The Structure of Liberty by Randy Barnett

This is the book that convinced me to become an anarcho-libertarian. Previously I was a miniarchist libertarian: that is, government is terrible at almost everything, so we should limit it to being as small as possible. Anarcho-libertarianism goes a step further, and Barnett makes the argument like this: if government always does things badly, why would we ever want it to do anything at all? That is, perhaps we'd be ok with having the government make paper clips, since it's a noncritical function, and it could do so badly. But then, why bother?

Barnett is a practicing lawyer - he represented the defends in the eminent domain case that came before the Supreme Court recently - so he know the legal system from a hands-on, in-the-trenches perspective. In other words, this is no stuffy academic sitting in his ivory tower dispensing philosophically sound but utterly impractical ideas. It is this perspective which makes the book such genius. He describes not only why anarcho-libertarianism is a good idea, but shows exactly how it could work at a detailed, day-to-day level.

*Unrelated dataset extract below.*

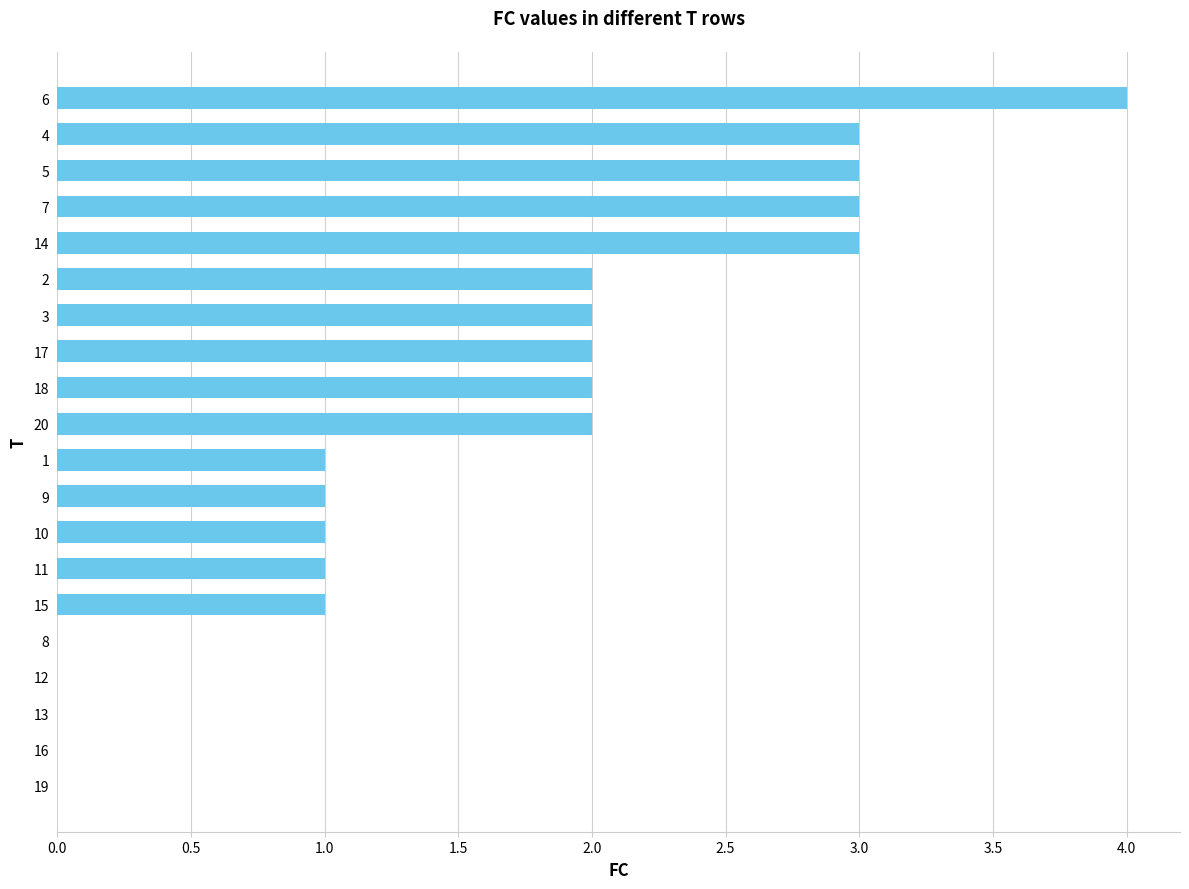

Reading top to bottom, list all the values displayed in this chart.

6=4	4=3	5=3	7=3	14=3	2=2	3=2	17=2	18=2	20=2	1=1	9=1	10=1	11=1	15=1	8=0	12=0	13=0	16=0	19=0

The book starts by building up a description of natural law - useful for those not already familiar with the subject. From here it transitions into describing how the legal system would work in an anarchist society - from law making, to police, to judges and courts.

What, you say? Police and legislators in an anarchy? Well, yes. When people think anarchy they think free-for-all. Barnett and anarcho-libertarians in general suggest nothing of the sort. Rather they suggest that the functions of government be decentralized, spread out amongst many competing organizations, each of whom will face the competitive pressures of the market, which of course is what keeps their services good.

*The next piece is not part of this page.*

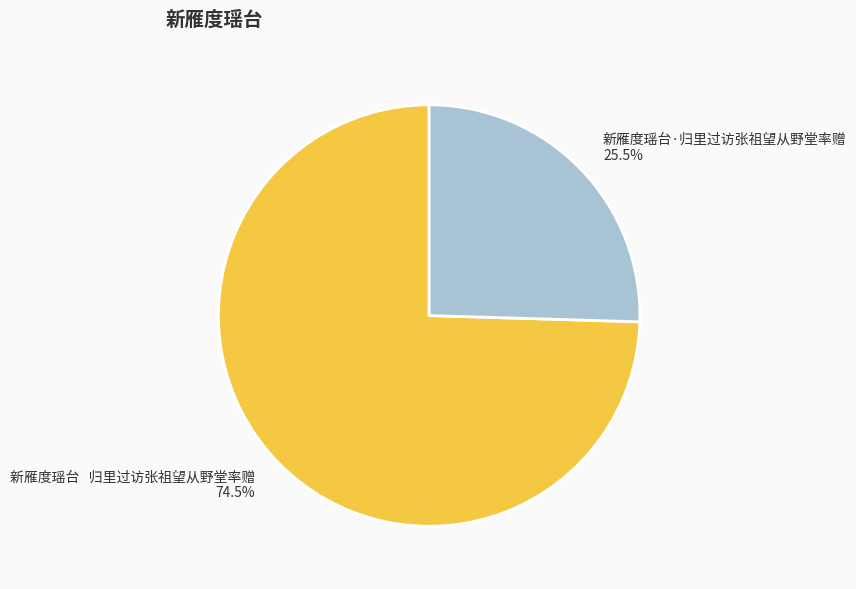

What percentage is NOT represented by 新雁度瑶台 归里过访张祖望从野堂率赠?

25.5%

Here's the bit, though, that astonished and pleased me the most: we're much closer to this that most people think. Law as a decentralized process? Actually, we already have this. It's called commonlaw. The core of America's legislated laws came from English law, and this in turn was all built on common law.

The truth is that commonlaw is the law that really matters. Legislators are in a never-ending cycle of trying to make legislated law match commonlaw. This process is necessarily imperfect, in particular because it is slow. For example, in 2007, American commonlaw holds that smoking pot is not morally wrong, and neither is downloaded mp3s from the Internet. Legislated law will no doubt catch up with commonlaw in a decade or so. Of course most legislated law does match commonlaw: killing is bad, stealing is bad, breaking contracts is bad, etc.

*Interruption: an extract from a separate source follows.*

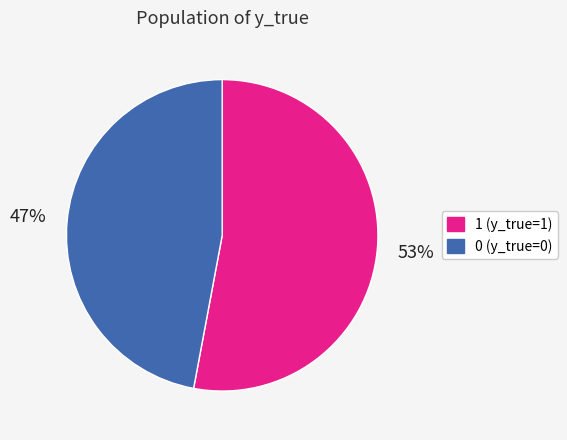

Is it true that 1 is 53% of the pie?

True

In fact, judges (in America and elsewhere) often cite commonlaw in their rulings. Doing something morally wrong is always wrong, regardless of what legislated law states. Judges (and everyone else on the planet) know this implicitly, and act on it.

The one flaw in this book is that Barnett's presentation is very dry. I remember one section in particular which had a sentence that started with something like "For the issue of cross-species morality, let's consider the hypothetical case of vampires." Suddenly I perked up at the chance for something a bit more exciting: "Yes, let's!"

But I hope that won't deter anyone from reading it. The material within is absolute genius, and changed my whole perspective on the world. But even better is that it was such a positive change: anarcho-libertarianism is not only a vastly better system for ensuring the prosperity, liberty, and happiness for every human being, but it's an outcome that is much closer than we think.